• _What the exercise asks_: Set down every line of text in the data below exactly as it reads, leaving out the pictures.

• _Records shown_:
╔══

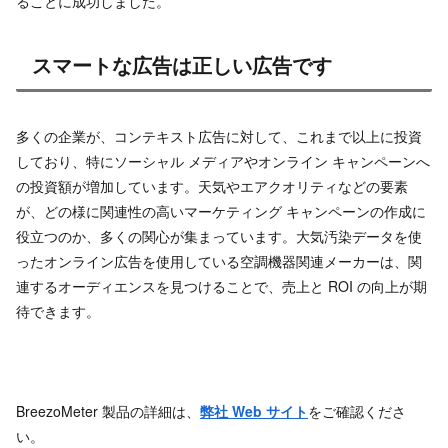
ることに成功しました。
スマートな広告は正しい広告です
多くの企業が、コンテキスト広告に対して、これまで以上に投資
しており、特にソーシャル メディアやオンライン キャンペーンへ
の投資額が増加しています。天気やエアクオリティなどの要素
が、どの様に関連性の高いマーケティング キャンペーンの作成に
役立つのか、多くの関心が集まっています。大気汚染データを使
ったオンライン広告を使用している空調機器関連メーカーは、関
連するオーディエンスを見つけることで、売上と ROI の向上が期
待できます。
BreezoMeter 製品の詳細は、
弊社 Web サイト
をご確認くださ
い。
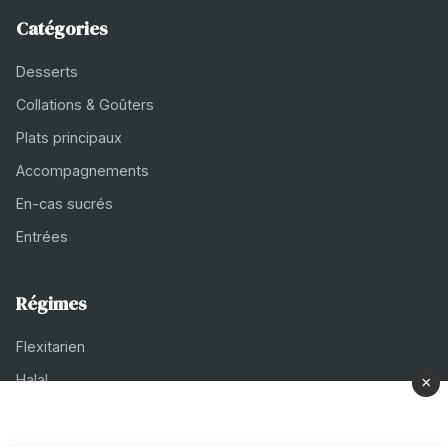
Catégories
Desserts
Collations & Goûters
Plats principaux
Accompagnements
En-cas sucrés
Entrées
Régimes
Flexitarien
Halal
×
Casher
Végétarien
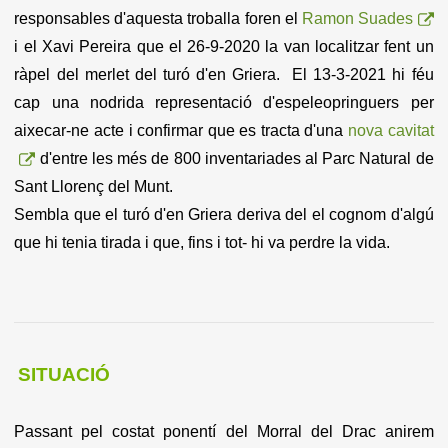
responsables d'aquesta troballa foren el
Ramon Suades
i el Xavi Pereira que el 26-9-2020 la van localitzar fent un
ràpel del merlet del turó d'en Griera. El 13-3-2021 hi féu
cap una nodrida representació d'espeleopringuers per
aixecar-ne acte i confirmar que es tracta d'una
nova cavitat
d'entre les més de 800 inventariades al Parc Natural de
Sant Llorenç del Munt.
Sembla que el turó d'en Griera deriva del el cognom d'algú
que hi tenia tirada i que, fins i tot- hi va perdre la vida.
SITUACIÓ
Passant pel costat ponentí del Morral del Drac anirem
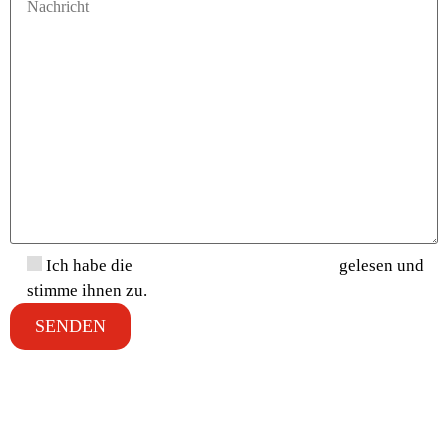
Ich habe die
Datenschutzbestimmungen
gelesen und
stimme ihnen zu.
ODER FORDERN SIE EINE
DEMO AN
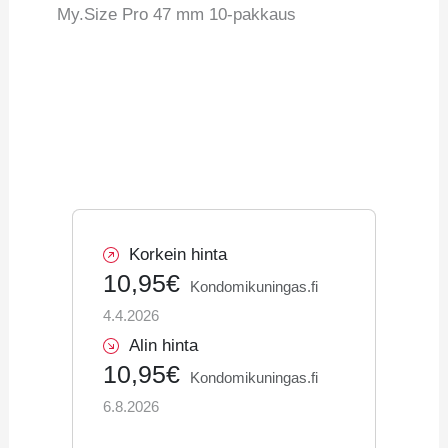
My.Size Pro 47 mm 10-pakkaus
Korkein hinta
10,95€
Kondomikuningas.fi
4.4.2026
Alin hinta
10,95€
Kondomikuningas.fi
6.8.2026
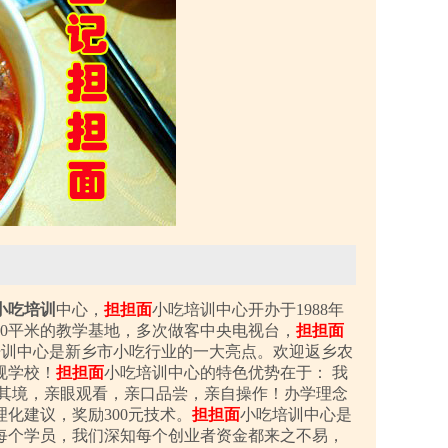
小吃培训
中心，
担担面
小吃培训中心开办于1988年
00平米的教学基地，多次做客中央电视台，
担担面
培训中心是新乡市小吃行业的一大亮点。欢迎返乡农
规学校！
担担面
小吃培训中心的特色优势在于： 我
临其境，亲眼观看，亲口品尝，亲自操作！办学理念
化建议，奖励300元技术。
担担面
小吃培训中心是
每个学员，我们深知每个创业者资金都来之不易，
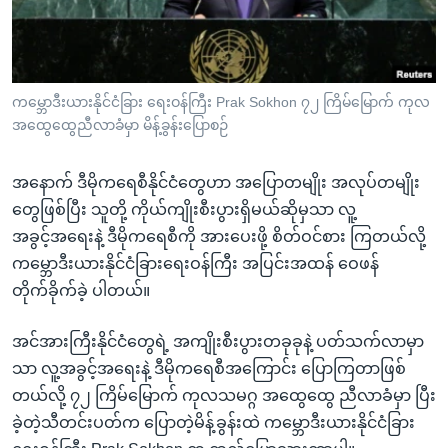
အ
သုတပဒေသာ အင်္ဂလိပ်စာ
ညွန်း
Learning English
စာမျက်နှာ
သို့
ဗွီအိုအေ လူမှုကွန်ယက်များ
ကမ္ဘောဒီးယားနိုင်ငံခြား ရေးဝန်ကြီး Prak Sokhon ၇၂ ကြိမ်မြောက် ကုလ
ကျော်
အထွေထွေညီလာခံမှာ မိန့်ခွန်းပြောစဉ်
ကြည့်
ရန်
အနောက် ဒီမိုကရေစီနိုင်ငံတွေဟာ အပြောတမျိုး အလုပ်တမျိုး
ဘာသာစကားများ
ရှာဖွေ
တွေဖြစ်ပြီး သူတို့ ကိုယ်ကျိုးစီးပွားရှိမယ်ဆိုမှသာ လူ့
ရန်
အခွင့်အရေးနဲ့ ဒီမိုကရေစီကို အားပေးဖို့ စိတ်ဝင်စား ကြတယ်လို့
နေရာ
ကမ္ဘောဒီးယားနိုင်ငံခြားရေးဝန်ကြီး အပြင်းအထန် ဝေဖန်
သို့
တိုက်ခိုက်ခဲ့ ပါတယ်။
ကျော်
ရန်
အင်အားကြီးနိုင်ငံတွေရဲ့ အကျိုးစီးပွားတခုခုနဲ့ ပတ်သက်လာမှာ
သာ လူ့အခွင့်အရေးနဲ့ ဒီမိုကရေစီအကြောင်း ပြောကြတာဖြစ်
တယ်လို့ ၇၂ ကြိမ်မြောက် ကုလသမဂ္ဂ အထွေထွေ ညီလာခံမှာ ပြီး
ခဲ့တဲ့သီတင်းပတ်က ပြောတဲ့မိန့်ခွန်းထဲ ကမ္ဘောဒီးယားနိုင်ငံခြား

╚══

• _Task response_:
ることに成功しました。
スマートな広告は正しい広告です
多くの企業が、コンテキスト広告に対して、これまで以上に投資
しており、特にソーシャル メディアやオンライン キャンペーンへ
の投資額が増加しています。天気やエアクオリティなどの要素
が、どの様に関連性の高いマーケティング キャンペーンの作成に
役立つのか、多くの関心が集まっています。大気汚染データを使
ったオンライン広告を使用している空調機器関連メーカーは、関
連するオーディエンスを見つけることで、売上と ROI の向上が期
待できます。
BreezoMeter 製品の詳細は、
弊社 Web サイト
をご確認くださ
い。
Catégories
Desserts
Collations & Goûters
Plats principaux
Accompagnements
En-cas sucrés
Entrées
Régimes
Flexitarien
Halal
×
Casher
Végétarien
responsables d'aquesta troballa foren el
Ramon Suades
i el Xavi Pereira que el 26-9-2020 la van localitzar fent un
ràpel del merlet del turó d'en Griera. El 13-3-2021 hi féu
cap una nodrida representació d'espeleopringuers per
aixecar-ne acte i confirmar que es tracta d'una
nova cavitat
d'entre les més de 800 inventariades al Parc Natural de
Sant Llorenç del Munt.
Sembla que el turó d'en Griera deriva del el cognom d'algú
que hi tenia tirada i que, fins i tot- hi va perdre la vida.
SITUACIÓ
Passant pel costat ponentí del Morral del Drac anirem
Ich habe die
Datenschutzbestimmungen
gelesen und
stimme ihnen zu.
ODER FORDERN SIE EINE
DEMO AN
My.Size Pro 47 mm 10-pakkaus
Korkein hinta
10,95€
Kondomikuningas.fi
4.4.2026
Alin hinta
10,95€
Kondomikuningas.fi
6.8.2026
小吃培训
中心，
担担面
小吃培训中心开办于1988年
00平米的教学基地，多次做客中央电视台，
担担面
培训中心是新乡市小吃行业的一大亮点。欢迎返乡农
规学校！
担担面
小吃培训中心的特色优势在于： 我
临其境，亲眼观看，亲口品尝，亲自操作！办学理念
化建议，奖励300元技术。
担担面
小吃培训中心是
每个学员，我们深知每个创业者资金都来之不易，
အ
သုတပဒေသာ အင်္ဂလိပ်စာ
ညွန်း
Learning English
စာမျက်နှာ
သို့
ဗွီအိုအေ လူမှုကွန်ယက်များ
ကမ္ဘောဒီးယားနိုင်ငံခြား ရေးဝန်ကြီး Prak Sokhon ၇၂ ကြိမ်မြောက် ကုလ
ကျော်
အထွေထွေညီလာခံမှာ မိန့်ခွန်းပြောစဉ်
ကြည့်
ရန်
အနောက် ဒီမိုကရေစီနိုင်ငံတွေဟာ အပြောတမျိုး အလုပ်တမျိုး
ဘာသာစကားများ
ရှာဖွေ
တွေဖြစ်ပြီး သူတို့ ကိုယ်ကျိုးစီးပွားရှိမယ်ဆိုမှသာ လူ့
ရန်
အခွင့်အရေးနဲ့ ဒီမိုကရေစီကို အားပေးဖို့ စိတ်ဝင်စား ကြတယ်လို့
နေရာ
ကမ္ဘောဒီးယားနိုင်ငံခြားရေးဝန်ကြီး အပြင်းအထန် ဝေဖန်
သို့
တိုက်ခိုက်ခဲ့ ပါတယ်။
ကျော်
ရန်
အင်အားကြီးနိုင်ငံတွေရဲ့ အကျိုးစီးပွားတခုခုနဲ့ ပတ်သက်လာမှာ
သာ လူ့အခွင့်အရေးနဲ့ ဒီမိုကရေစီအကြောင်း ပြောကြတာဖြစ်
တယ်လို့ ၇၂ ကြိမ်မြောက် ကုလသမဂ္ဂ အထွေထွေ ညီလာခံမှာ ပြီး
ခဲ့တဲ့သီတင်းပတ်က ပြောတဲ့မိန့်ခွန်းထဲ ကမ္ဘောဒီးယားနိုင်ငံခြား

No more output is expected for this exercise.